I'm currently in the process of automating my data lake ingestion process. I have data coming into my Raw zone (S3 bucket). In the bucket I have 27 folders, each corresponding to a database - each folder has x amount of csv files, each corresponding to a table. I have an S3 event (All object create events) triggering a lambda function which crawls my raw zone. I am able to see every table successfully. Upon completion I'd like to create an ETL job which moves the the data in the processed zone converting it to parquet, however given the amount of tables I have I don't want to manually create a job specifying each table as a "source".
I demoed my automation services by uploading a single csv file to my raw zone and the crawler ran and then the ETL job also ran converting the "s3 raw zone table" to parquet and landing it in to my processed zone.

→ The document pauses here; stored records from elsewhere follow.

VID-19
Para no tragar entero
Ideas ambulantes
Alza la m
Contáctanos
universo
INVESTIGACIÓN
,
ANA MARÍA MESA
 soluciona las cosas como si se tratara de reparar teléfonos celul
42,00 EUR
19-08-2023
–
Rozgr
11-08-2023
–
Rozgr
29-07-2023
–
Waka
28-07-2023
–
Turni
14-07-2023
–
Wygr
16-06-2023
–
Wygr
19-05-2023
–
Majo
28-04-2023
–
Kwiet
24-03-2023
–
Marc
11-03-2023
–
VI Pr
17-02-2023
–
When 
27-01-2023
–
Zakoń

When i dropped my second table, the crawler was able to successfully recognize it as a new table in my raw zone but in my processed zone its merging the data to the first schema (even though they're completely different).

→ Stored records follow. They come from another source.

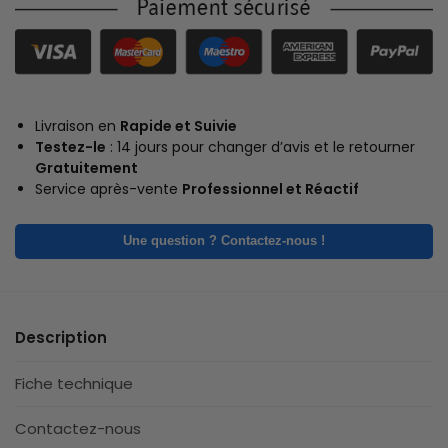
Livraison en
Rapide et Suivie
Testez-le
: 14 jours pour changer d’avis et le retourner
Gratuitement
Service après-vente
Professionnel et Réactif
Une question ? Contactez-nous !
Description
Fiche technique
Contactez-nous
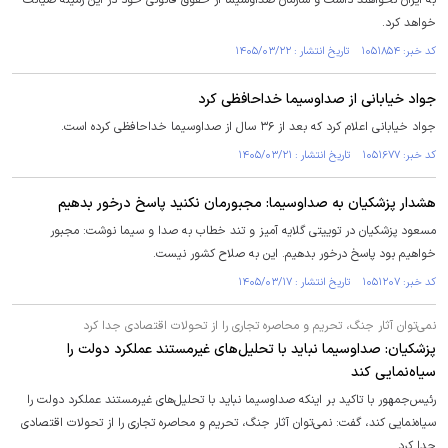
به ایران نخواهند داشت و سازمان صداوسیما از حقوق قانونی خود در این زمینه صیانت
خواهد کرد.
کد خبر: ۱۰۵۱۸۵۴ تاریخ انتشار : ۱۴۰۵/۰۳/۲۲
جواد خیابانی از صداوسیما خداحافظی کرد
جواد خیابانی اعلام کرد که بعد از ۳۶ سال از صداوسیما خداحافظی کرده است.
کد خبر: ۱۰۵۱۶۷۷ تاریخ انتشار : ۱۴۰۵/۰۳/۲۱
هشدار پزشکیان به صداوسیما: مجبورمان نکنید پاسخ درخور بدهیم
مسعود پزشکیان در توییتی گلایه آمیز و تند خطاب به صدا و سیما نوشت: مجبور
خواهیم بود پاسخ درخور بدهیم. این به صلاح کشور نیست.
کد خبر: ۱۰۵۱۲۰۷ تاریخ انتشار : ۱۴۰۵/۰۳/۱۷
نمی‌توان آثار جنگ، تحریم و محاصره تجاری را از تحولات اقتصادی جدا کرد
پزشکیان: صداوسیما نباید با تحلیل‌های غیرمستند عملکرد دولت را
سیاه‌نمایی کند
رئیس‌جمهور با تاکید بر اینکه صداوسیما نباید با تحلیل‌های غیرمستند عملکرد دولت را
سیاه‌نمایی کند، گفت: نمی‌توان آثار جنگ، تحریم و محاصره تجاری را از تحولات اقتصادی
جدا کرد.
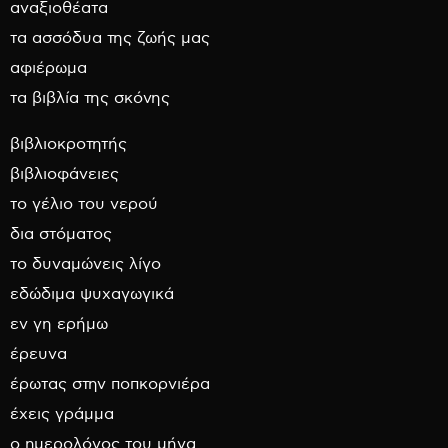
αναξιοθέατα
τα ασσόδυα της ζωής μας
αφιέρωμα
τα βιβλία της σκόνης
βιβλιοκροτητής
βιβλιοφάνειες
το γέλιο του νερού
δια στόματος
το δυναμώνεις λίγο
εδώδιμα ψυχαγωγικά
εν γη ερήμω
έρευνα
έρωτας στην ποπκορνιέρα
έχεις γράμμα
ο ημερολόγος του μήνα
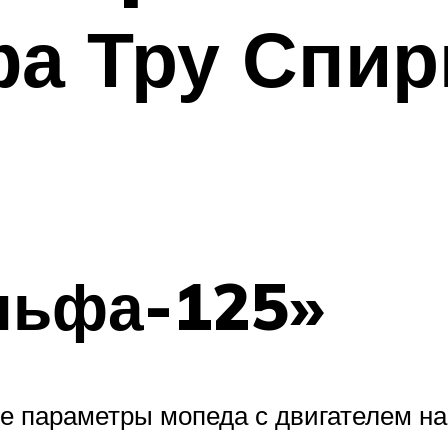
а Тру Спири
льфа-125»
 параметры мопеда с двигателем на 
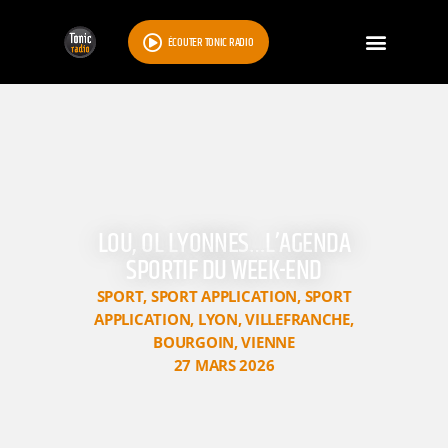
ÉCOUTER TONIC RADIO
LOU, OL LYONNES…L’AGENDA
SPORTIF DU WEEK-END
SPORT
,
SPORT APPLICATION
,
SPORT
APPLICATION
,
LYON
,
VILLEFRANCHE
,
BOURGOIN
,
VIENNE
27 MARS 2026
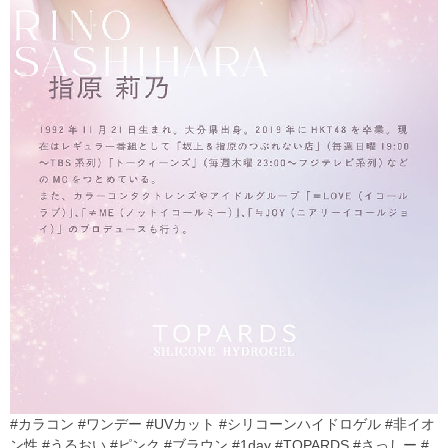
#カラコン #ワンデー #UVカット #シリコーンハイドロゲル #非イオ
ン性 #うるおい #ピンク #ブラウン #1day #TOPARDS #さっしー #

I would expect the following: 1) crawler to recognize the csv as a table 2) glue etl to convert the file to parquet 3) crawler to recognize parquet file(s) as a single table
The following code highlights the problem I was facing - the datasource that was specified is a table (folder) and everything within that folder was assumed to have the same schema.

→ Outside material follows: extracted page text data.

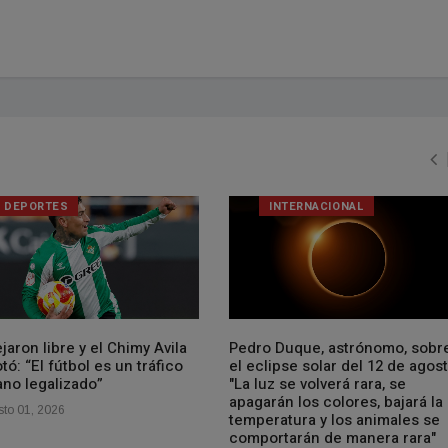
DEPORTES
INTERNACIONAL
jaron libre y el Chimy Avila
Pedro Duque, astrónomo, sobr
tó: “El fútbol es un tráfico
el eclipse solar del 12 de agost
no legalizado”
"La luz se volverá rara, se
apagarán los colores, bajará la
to 01, 2026
temperatura y los animales se
comportarán de manera rara"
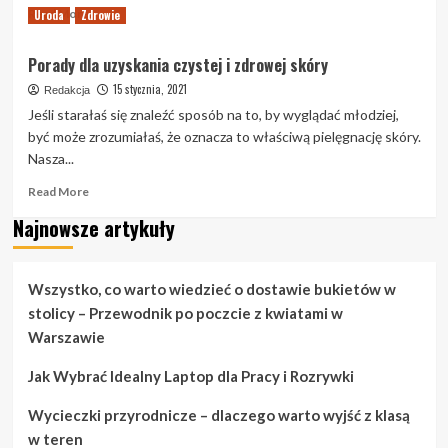
Read
Read More
Uroda
Zdrowie
more
about
Porady dla uzyskania czystej i zdrowej skóry
Doskonalenie
wyglądu:
15 stycznia, 2021
Redakcja
Piękne
Jeśli starałaś się znaleźć sposób na to, by wyglądać młodziej,
porady
być może zrozumiałaś, że oznacza to właściwą pielęgnację skóry.
i
Nasza...
sztuczki
Read
Read More
more
Najnowsze artykuły
about
Porady
dla
uzyskania
Wszystko, co warto wiedzieć o dostawie bukietów w
czystej
stolicy – Przewodnik po poczcie z kwiatami w
i
Warszawie
zdrowej
skóry
Jak Wybrać Idealny Laptop dla Pracy i Rozrywki
Wycieczki przyrodnicze – dlaczego warto wyjść z klasą
w teren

datasource0 = glueContext.create_dynamic_frame.from_catalog(database = "APPLICATION_XYZ", table_name = "RAW_ZONE_w1cqzldd5jpe", transformation_ctx = "datasource0")
## @type: ApplyMapping
## @args: [mapping = [("vendorid", "long", "vendorid", "long"), ("lpep_pickup_datetime", "string", "lpep_pickup_datetime", "string"), ("lpep_dropoff_datetime", "string", "lpep_dropoff_datetime", "string"), ("store_and_fwd_flag", "string", "store_and_fwd_flag", "string"), ("ratecodeid", "long", "ratecodeid", "long"), ("pulocationid", "long", "pulocationid", "long"), ("dolocationid", "long", "dolocationid", "long"), ("passenger_count", "long", "passenger_count", "long"), ("trip_distance", "double", "trip_distance", "double"), ("fare_amount", "double", "fare_amount", "double"), ("extra", "double", "extra", "double"), ("mta_tax", "double", "mta_tax", "double"), ("tip_amount", "double", "tip_amount", "double"), ("tolls_amount", "double", "tolls_amount", "double"), ("ehail_fee", "string", "ehail_fee", "string"), ("improvement_surcharge", "double", "improvement_surcharge", "double"), ("total_amount", "double", "total_amount", "double"), ("payment_type", "long", "payment_type", "long"), ("trip_type", "long", "trip_type", "long")], transformation_ctx = "applymapping1"]
## @return: applymapping1
## @inputs: [frame = datasource0]